Posted in Search & Social — February 3, 2012

Originally posted on our Big Daylight division blog, this post takes a look at the frenzied social media response to the Komen funding issue.

Disclaimer: This a post about social media, not politics. There are plenty of social and political lessons to be learned here on both sides, but the power of online communication and engagement applies to both sides of the argument.

I logged into Facebook around 7 this morning and discovered that my feed had been taken over by the Susan G Komen Foundation.  Family, friends, and colleagues were abuzz with the de-funding of Planned Parenthood. Here’s just one of a few notices that popped up:

Political view aside, my antennae started to perk up. Comment deletions? Isn’t that against the 10 Commandments of Social Media Management?  So off I went to the Susan G Komen page. There I found a social media hailstorm. THOUSANDS of comments. Thousands of comment deletions. Thousands of comments about the comment deletions. Deleted comments about comment deletion comments.

Then I did a few Google searches. The results were not pretty.  It was a public relations meltdown, complete with board shakeup.

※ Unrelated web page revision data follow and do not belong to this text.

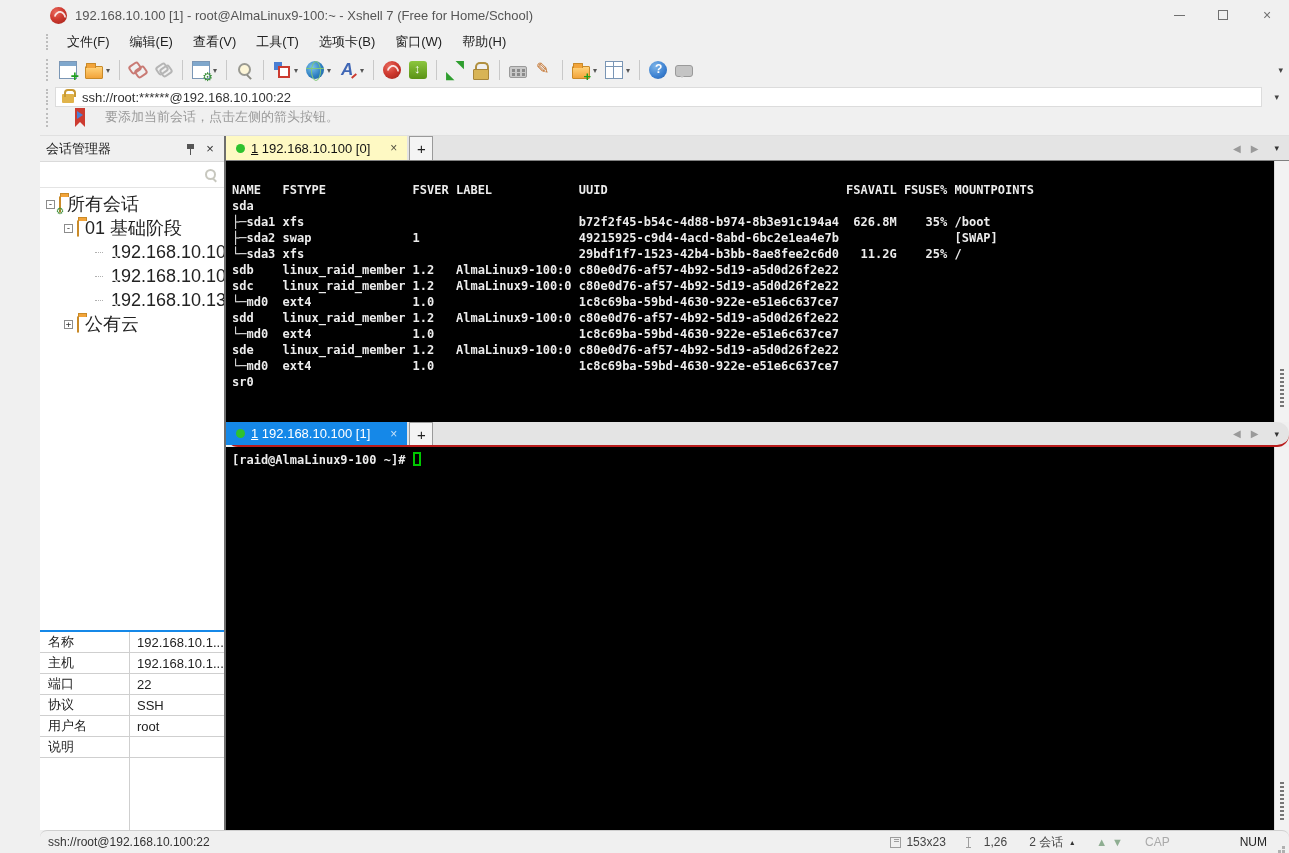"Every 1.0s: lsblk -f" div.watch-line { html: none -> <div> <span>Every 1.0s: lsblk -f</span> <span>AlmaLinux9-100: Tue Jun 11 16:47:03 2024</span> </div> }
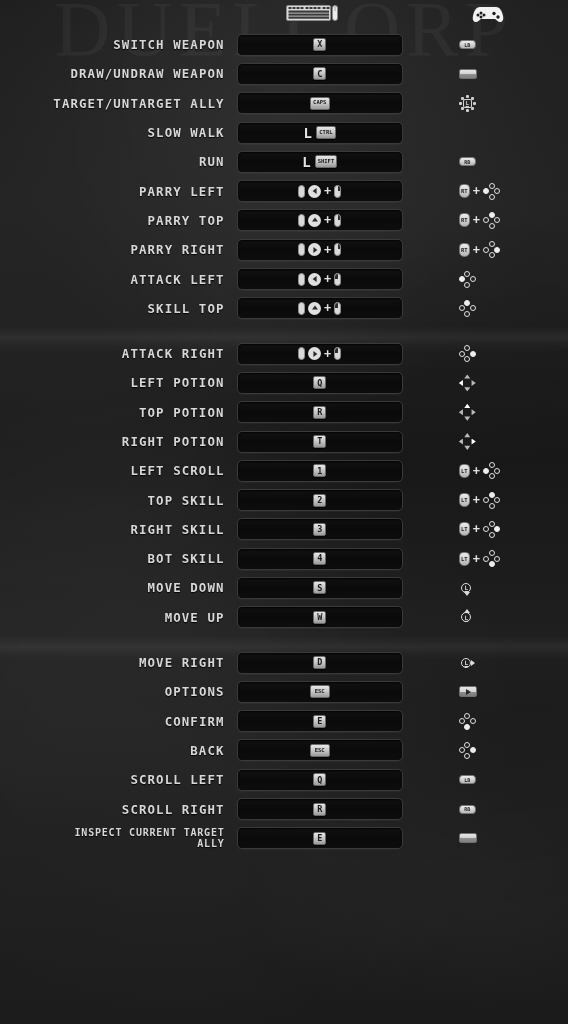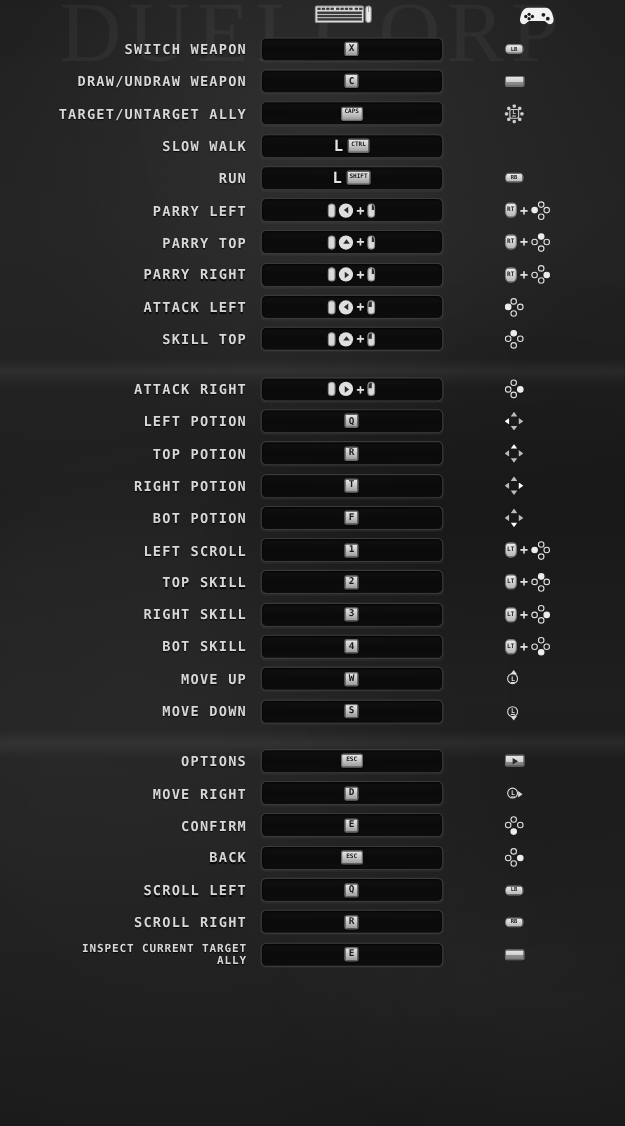"BOT POTION" div.row { html: <div> <div>BOT POTION</div> <div> <span>F</span> </div> <div></div> <div> <span> <s></s> <s></s> <s></s> <s></s> </span> </div> </div> -> none }
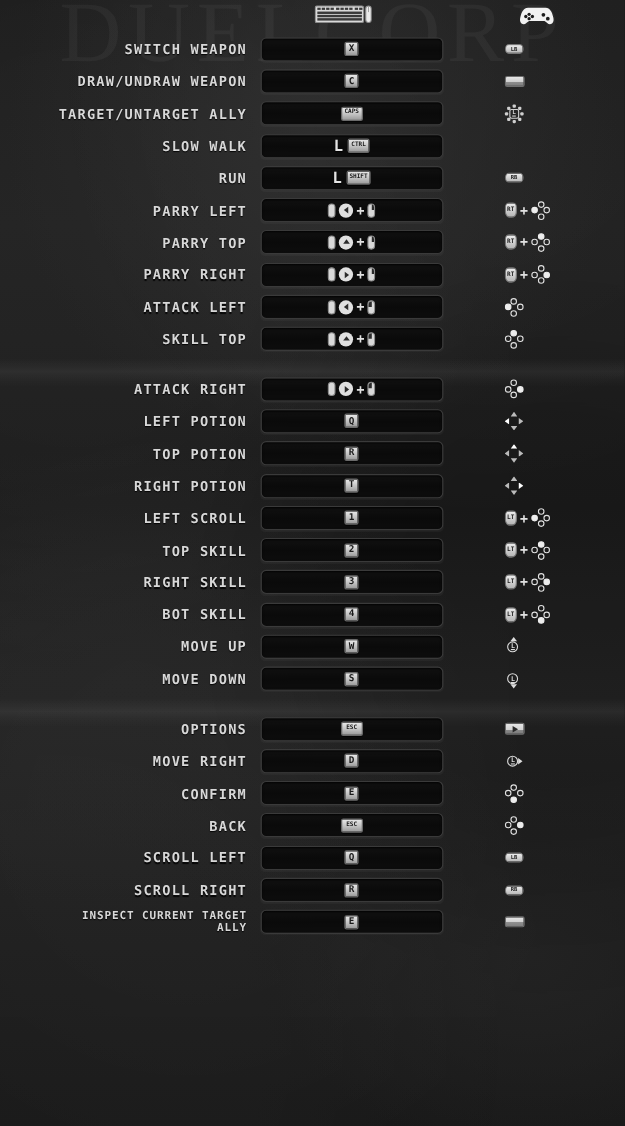"MOVE UP" div.row { order: before "MOVE DOWN" -> after "MOVE DOWN" }
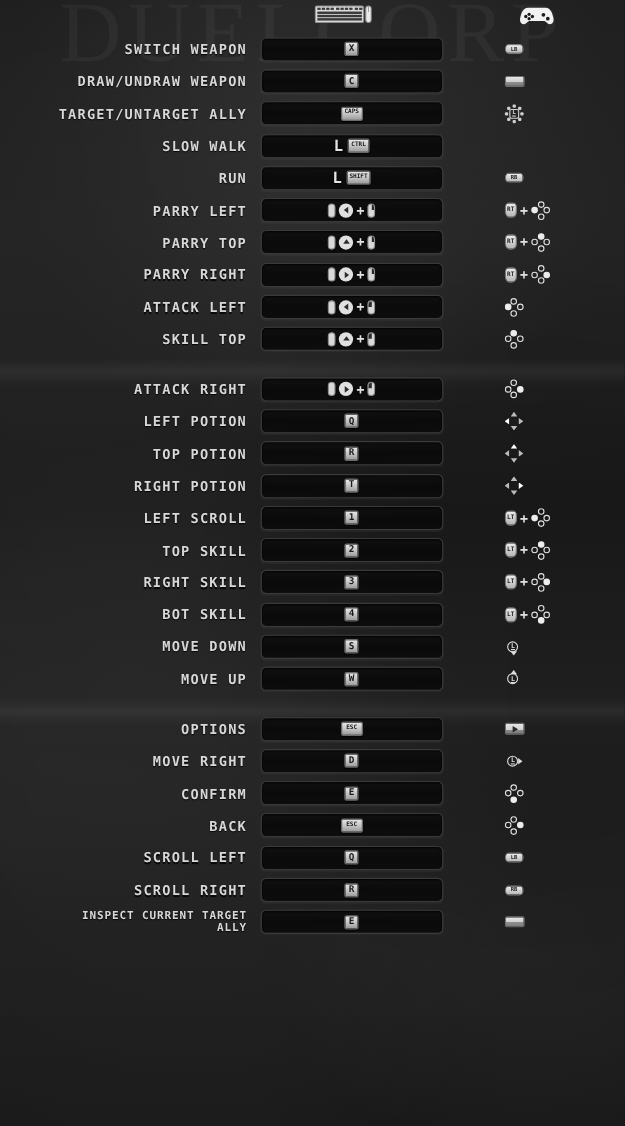"OPTIONS" div.row { order: before "MOVE RIGHT" -> after "MOVE RIGHT" }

The takeaways for digital marketers:

  1. You can’t “delete” a social media backlash.
    If you have a Facebook page, for example, be ready to engage. Because if you delete a post, it’s like trying to cut the head off Hydra – two will emerge in its place.
  2. The conversation will happen with or without you.
    So many companies nowadays try to decide if the “want to be on” Facebook or Twitter. The thing is: you are there whether you like it or not. People will talk about you, regardless of whether or not you have an official page or not. Take control of the situation by owning your social presence, instead of avoiding it.  In fact, engaging on your own page is your opportunity to respond to and communicate with your audience in the most authentic way possible.
  3. Know your audience. And don’t betray them.
    The striking thing about the Susan G Komen foundation is how completely out of touch they appeared to be many people that supported them. Again, without taking sides, it’s incredible to see such a beloved non-profit organization, with such a noble mission, alienate such a devastatingly large segment of their donor base that they evidently didn’t expect to react.
  4. BE NICE.
    This is feedback for any and all online commenters anywhere about the Susan G. Komen foundation.  If you’re trying to help someone understand why someone matters to you, swearing and insults help nothing; in fact, they do you a disservice. If someone already doesn’t agree with you, it’s unlikely vitriol will move them into your camp. Learning how to spell is also important.
  5. Online Groundswells are forces to be reckoned with.
    The power is awesome, when you think about it. In January,  SOPA was stopped dead in its tracks because of online backlash and buzz. And today? Well, it’s not morning anymore.
  6. LISTEN. AND RESPOND.
    The Susan G Komen foundation reversed their stance and announced that they will continue to fund existing grants – including Planned Parenthood.  The most important thing here is that after appearing not to listen, and after appearing to be at odds with a huge portion of their supporter base, they started to listen. And what’s more, they’re starting to act on the feedback. That’s something all of us can learn from.